Article by Alex Nguyen | June 15, 2019

Multilingual machine learning models rely heavily on structured data. However, it can be difficult to find enough data to build models in languages other than English.

We at Lionbridge have put together a list of high quality Italian text and audio datasets to help. If you missed our previous dataset lists, be sure to check out our 50 best datasets, NLP datasets, and more.


Italian Text Datasets

ISST-CoNLL: a multi-layered annotated corpus of Italian developed through a cooperation between the Dipartimento di Informatica of the University of Pisa and Istituto di Linguistica Computazionale (ILC) of the National Council for Research (CNR).

Wacky Corpus: Syntactically annotated or POS-tagged corpora with up to 2 billion words for English, French, German and Italian from the Wikipedia corpus.

PhonItalia: A dataset that contains phonological representations for 120,000 Italian word forms.

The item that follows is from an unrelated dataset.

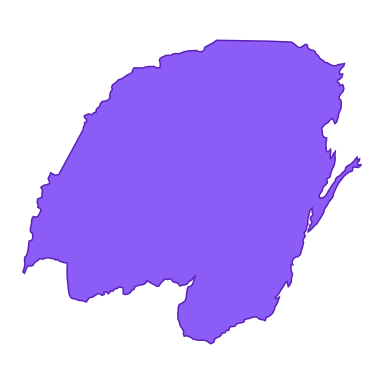 Jaguaribe, Ceará, Brazil (orthographic projection)
{"feature_id": "56859067B94931257092232", "entity_name": "Jaguaribe", "entity_type": "district", "adm_level": 2, "iso_a3": "BRA", "parent_name": "Brazil", "parent_adm1": "Ceará", "projection": "orthographic", "projection_center": [-38.68, -5.978], "detail": "fine", "context": "isolated", "style": "filled", "palette": "violet", "viewbox_px": 384, "rotation_deg": 0, "n_neighbors": 0, "source": "geoboundaries", "source_scale": "gbopen_adm2", "svg_char_len": 5925}
<svg xmlns="http://www.w3.org/2000/svg" viewBox="0 0 384 384"><path d="M265.2,320.7L266.2,317.5L268.9,316.4L271.0,314.8L272.5,313.4L274.3,309.8L275.0,306.9L276.3,305.0L277.8,301.9L278.7,299.3L279.3,297.1L275.6,298.9L275.2,297.1L277.4,295.5L278.9,293.6L281.1,289.7L282.5,287.7L283.9,285.6L285.5,282.5L287.4,281.7L287.4,283.7L288.3,286.6L289.9,284.8L291.4,281.7L291.4,278.5L292.0,276.3L292.5,273.9L291.4,271.2L290.9,268.1L291.0,264.8L292.9,264.8L292.0,262.7L293.1,259.1L295.4,257.2L298.1,256.6L300.4,254.5L300.9,252.1L301.9,249.2L302.8,245.9L303.6,242.5L302.8,239.9L304.3,237.8L305.3,236.1L304.0,233.0L305.5,231.3L306.3,229.0L307.0,226.1L308.1,224.2L307.7,222.2L307.8,219.0L308.8,215.6L309.2,212.9L310.0,210.4L312.1,208.2L312.2,210.5L312.1,212.5L313.2,214.4L310.5,217.4L310.4,219.8L311.9,221.4L311.4,223.9L309.9,225.2L309.8,227.2L308.2,229.9L308.2,231.8L310.7,229.9L313.0,227.5L315.0,225.2L316.8,223.9L318.1,221.7L319.5,219.6L321.0,217.3L322.7,214.3L324.2,211.1L324.4,209.1L326.1,206.9L327.7,204.4L328.6,202.3L330.0,200.6L331.7,198.6L333.3,195.9L333.6,193.2L334.5,191.5L335.4,189.4L336.8,186.4L338.1,184.0L340.1,181.1L341.7,179.3L343.5,176.7L347.1,173.4L349.3,172.0L352.3,170.9L353.1,167.3L355.3,167.1L358.0,167.5L359.9,166.5L361.0,164.8L357.8,165.0L357.5,162.3L359.3,160.8L359.6,158.8L357.5,159.7L357.1,157.2L355.4,159.0L354.3,160.7L351.2,163.8L349.2,165.0L347.5,165.9L345.8,167.4L345.2,170.2L342.2,173.0L339.7,175.7L337.4,176.9L335.8,178.6L335.3,180.7L333.7,183.0L332.2,185.0L330.1,188.6L328.6,190.6L327.1,193.4L325.5,196.0L323.2,197.5L320.0,198.3L319.0,195.3L320.8,192.8L322.3,190.5L322.9,187.5L325.3,185.1L327.3,183.0L327.3,181.0L326.4,178.9L328.4,178.1L330.2,176.6L330.6,173.9L331.4,171.5L332.4,168.9L334.0,165.8L334.8,162.2L335.2,158.8L335.0,156.5L335.0,154.0L335.2,151.6L333.1,154.4L332.3,156.6L330.4,158.4L330.3,156.1L330.4,154.0L330.8,152.1L330.5,149.3L329.3,150.7L327.8,151.9L326.3,150.5L326.3,148.2L325.9,145.3L326.1,143.0L326.5,140.2L326.6,137.8L324.5,137.5L322.4,135.2L322.5,133.1L322.2,130.8L321.6,128.5L323.0,126.6L324.8,124.5L326.6,123.5L328.2,122.4L329.6,120.6L331.5,118.6L333.2,119.5L334.1,122.0L335.0,123.6L336.6,122.0L337.2,120.2L338.0,117.7L339.0,112.8L340.0,110.7L340.8,108.7L341.2,105.9L341.3,102.7L340.7,100.0L339.1,98.5L339.1,96.6L341.0,93.8L343.2,91.2L343.9,88.6L343.4,86.7L342.7,84.6L339.8,85.5L339.4,83.2L337.7,82.4L337.4,80.1L339.4,79.6L341.9,77.2L342.7,74.0L339.7,74.3L339.4,71.4L340.7,69.3L343.8,65.9L344.5,63.6L340.7,64.3L338.0,64.6L335.8,65.9L333.4,65.6L331.4,65.2L329.1,63.9L327.3,62.8L325.3,62.5L323.5,60.8L321.4,59.5L319.7,58.1L318.3,55.7L315.9,53.8L315.1,51.7L313.7,50.5L310.9,49.8L309.0,49.0L307.7,47.3L307.2,44.8L305.2,44.4L303.5,45.7L301.7,46.7L299.8,47.7L297.7,47.0L295.5,44.9L293.5,43.4L291.5,42.1L269.9,41.2L216.5,40.3L213.6,42.5L204.9,47.2L203.9,50.4L202.1,51.6L199.2,51.7L196.3,50.5L193.3,50.7L190.8,50.8L188.1,50.9L184.2,51.8L181.9,52.6L180.1,53.4L177.9,53.7L175.8,53.5L172.7,54.1L170.4,55.6L168.5,55.2L166.1,55.4L164.4,56.1L162.1,57.2L160.4,58.2L159.3,59.8L159.9,61.9L160.3,64.8L159.9,67.4L158.0,68.1L156.2,67.5L153.6,66.4L150.7,66.6L148.1,66.5L145.1,67.3L142.2,68.0L139.3,67.9L136.5,67.9L134.3,67.7L132.8,69.7L132.1,72.0L130.5,73.7L127.7,74.7L125.2,76.4L122.4,78.4L120.4,79.3L118.2,79.9L116.0,82.4L114.1,83.7L112.5,85.1L111.6,87.2L112.4,89.3L110.6,92.0L109.7,95.2L110.0,97.9L108.0,100.0L105.7,101.0L102.2,101.5L100.3,103.8L99.5,106.5L97.2,108.3L96.0,110.2L96.1,112.1L93.7,112.8L91.7,114.8L88.6,113.9L86.2,114.8L84.1,116.0L84.9,118.0L86.4,119.5L86.8,121.6L84.4,122.7L84.8,124.5L83.3,127.5L83.2,129.9L81.8,132.1L62.3,168.1L59.0,174.2L57.2,174.9L54.9,175.1L52.5,173.8L50.5,172.8L49.9,175.3L48.8,177.0L48.1,178.7L49.4,181.6L49.6,183.6L47.2,184.5L43.5,185.4L40.9,187.3L42.3,189.6L42.3,191.5L41.9,194.5L42.0,197.1L39.6,198.2L37.6,198.9L37.2,202.3L38.2,205.3L37.8,207.2L39.8,208.4L41.1,209.9L40.0,212.5L39.1,214.4L37.8,216.4L36.1,217.2L33.4,216.5L32.1,218.4L31.6,220.8L31.5,223.9L30.7,226.9L30.3,229.7L30.5,231.9L32.4,233.4L32.8,236.1L32.6,238.1L31.8,240.4L29.2,241.0L28.8,243.5L28.6,245.6L28.2,248.9L27.5,252.5L26.6,255.4L24.7,257.3L24.5,261.0L25.0,263.9L24.5,266.7L23.9,268.7L23.0,272.0L24.5,273.2L26.6,267.9L28.5,265.7L30.5,266.1L32.9,265.4L35.0,262.1L37.3,260.9L39.8,258.7L43.3,259.1L45.0,258.1L47.9,257.8L51.9,258.5L54.2,259.0L55.8,260.1L57.8,259.6L59.4,261.1L62.1,262.0L64.3,262.8L67.1,262.8L67.3,266.4L67.1,269.1L67.1,275.1L67.2,277.2L67.5,281.1L68.0,284.6L68.2,288.3L69.1,293.5L69.6,295.4L70.9,297.8L73.2,298.8L75.5,299.0L78.2,300.3L82.5,300.7L86.3,302.0L88.0,299.4L89.6,297.5L92.5,297.1L95.3,295.4L97.5,293.7L100.3,294.0L102.0,295.4L104.3,294.4L103.9,292.3L105.7,291.6L108.3,293.8L110.7,291.2L113.2,291.0L114.6,288.7L117.1,288.7L118.4,287.0L120.4,287.2L123.0,287.8L123.2,290.8L123.2,293.8L125.1,294.5L127.4,294.2L130.2,292.7L132.0,290.2L133.9,289.6L135.3,286.2L137.6,285.9L139.3,284.9L141.4,284.9L143.6,284.4L145.6,283.2L146.9,280.8L149.6,282.2L152.8,284.0L154.5,284.8L156.5,286.2L158.8,286.2L160.3,283.8L161.5,282.3L163.3,280.7L165.1,278.8L167.1,279.5L171.1,278.8L172.8,281.7L174.9,282.4L177.9,283.1L179.8,286.0L182.7,285.1L184.6,284.9L186.6,284.2L189.6,281.2L192.0,279.7L193.4,277.4L195.1,276.1L194.2,279.5L192.8,283.7L191.0,286.1L188.2,287.0L187.2,289.4L186.8,292.4L186.5,294.5L186.3,297.4L185.2,300.7L182.3,303.1L179.3,304.4L178.2,307.6L178.3,310.7L177.7,312.5L177.9,315.3L178.0,319.1L178.8,320.9L179.5,322.9L180.3,326.0L182.4,328.9L183.8,331.8L183.3,333.9L184.2,336.2L186.3,335.8L188.6,336.4L191.3,337.6L192.8,339.0L195.5,339.7L198.4,340.2L200.9,340.2L203.4,340.2L206.4,340.8L210.6,343.7L213.6,342.4L214.9,339.0L217.2,337.4L219.1,336.9L220.5,335.8L222.2,333.2L225.0,332.7L226.6,330.3L228.8,330.3L229.2,328.5L230.2,326.8L232.6,326.5L235.0,326.2L236.7,323.9L239.7,322.9L242.3,322.6L244.0,321.8L244.5,319.7L246.8,318.9L248.7,318.6L251.2,317.7L254.7,316.8L257.2,317.2L258.6,318.6L260.3,319.4L262.8,319.7L265.2,320.7Z" fill="#8b5cf6" stroke="#5b21b6" stroke-width="1.5"/></svg>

Italian affective norms: A corpus that contains affective norms for 1,121 Italian words.

La Repubblica Corpus: A corpus of 380 million tokens of Italian newspaper texts that has been POS-tagged, lemmatized and categorized by genre.

Atlante Lessicale Toscano (ATL Lexical Atlas of Tuscany): A dataset containing lexical atlas and demographic data meant to serve as a dialectal resource for Tuscan dialects in Italy.

2007 CoNLL Shared Task: Greek, Hungarian & Italian parallel corpus containing dependency treebanks used for multilingual dependency parsing and domain adaptation.


Italian Audio Datasets

CommonVoice: 40 hours of Italian audio featuring 600 voices packaged in an mp3 format. The dataset also includes metadata like age, gender, and accent that can help train the accuracy of Italian speech recognition engines.

EMOVO Corpus: An Italian emotional speech database built from the voices of up to 6 actors who played 14 sentences simulating 6 emotional states (disgust, fear, anger, joy, surprise, sadness).

Multi-SPeaKing-style Articulatory corpus (MSPKA): is an Italian corpus of simultaneous recordings of continuous speech and trajectories of important speech articulators (i.e. tongue, lips, incisors) tracked by Electromagnetic Articulography in different speaking styles (e.g. read speech, hyperarticulated speech, hypoarticulated speech)

The Italian Speech Corpus 1: A dataset that contains the recordings of 202 native Italian speakers recorded in an office and a closed public place, in a range of low to medium background noise environments.

Italian Speech Recognition Corpus: Nearly 500 hours of mobile-recorded Italian audio. contains 377k utterances designed to provide materials for both training and testing of speech recognizers.